INPUT RECORDS:
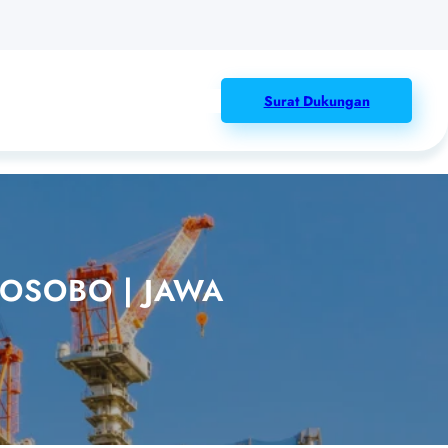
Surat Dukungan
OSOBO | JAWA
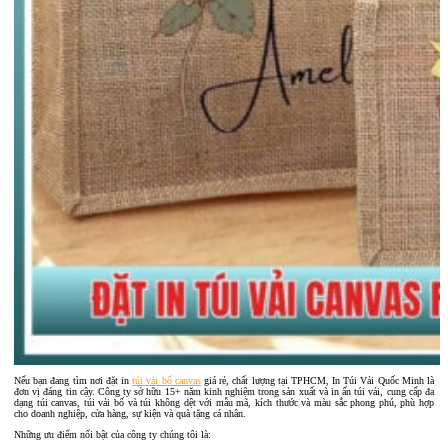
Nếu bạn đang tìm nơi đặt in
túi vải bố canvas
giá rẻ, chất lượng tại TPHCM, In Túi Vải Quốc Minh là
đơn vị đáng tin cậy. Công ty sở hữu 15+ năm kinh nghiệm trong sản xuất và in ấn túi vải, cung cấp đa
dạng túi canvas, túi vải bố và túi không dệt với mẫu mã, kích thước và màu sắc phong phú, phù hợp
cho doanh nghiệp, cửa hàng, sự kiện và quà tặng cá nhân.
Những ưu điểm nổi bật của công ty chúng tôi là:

* * *

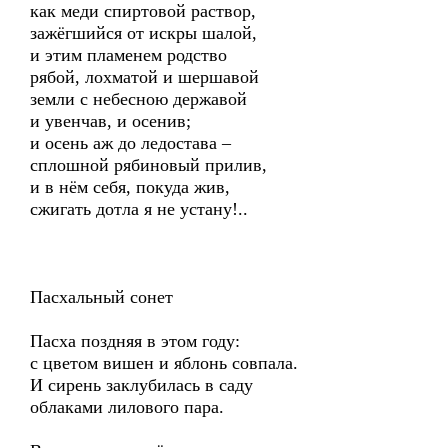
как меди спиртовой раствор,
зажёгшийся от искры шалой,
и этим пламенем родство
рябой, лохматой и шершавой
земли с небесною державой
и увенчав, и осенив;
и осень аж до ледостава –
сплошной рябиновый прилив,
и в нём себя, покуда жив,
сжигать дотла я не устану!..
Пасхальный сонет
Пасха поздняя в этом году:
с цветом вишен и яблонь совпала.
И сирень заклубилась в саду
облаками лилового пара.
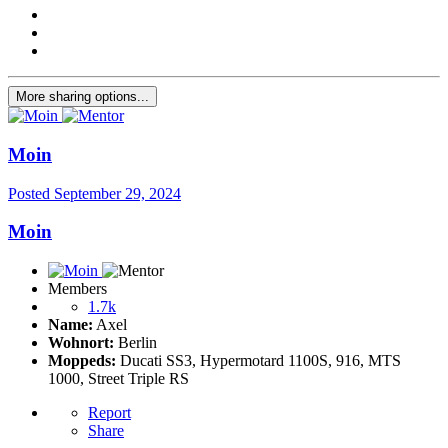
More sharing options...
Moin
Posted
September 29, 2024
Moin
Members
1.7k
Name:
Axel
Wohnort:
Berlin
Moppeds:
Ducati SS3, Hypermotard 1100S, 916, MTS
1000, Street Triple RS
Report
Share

ACTION ITEM:
Give back exactly the lines above that run from the one with "Surat Dukungan" to the one with "đơn vị đáng", including both, with the pictures left out.

TASK RESULT:
Surat Dukungan
OSOBO | JAWA
Nếu bạn đang tìm nơi đặt in
túi vải bố canvas
giá rẻ, chất lượng tại TPHCM, In Túi Vải Quốc Minh là
đơn vị đáng tin cậy. Công ty sở hữu 15+ năm kinh nghiệm trong sản xuất và in ấn túi vải, cung cấp đa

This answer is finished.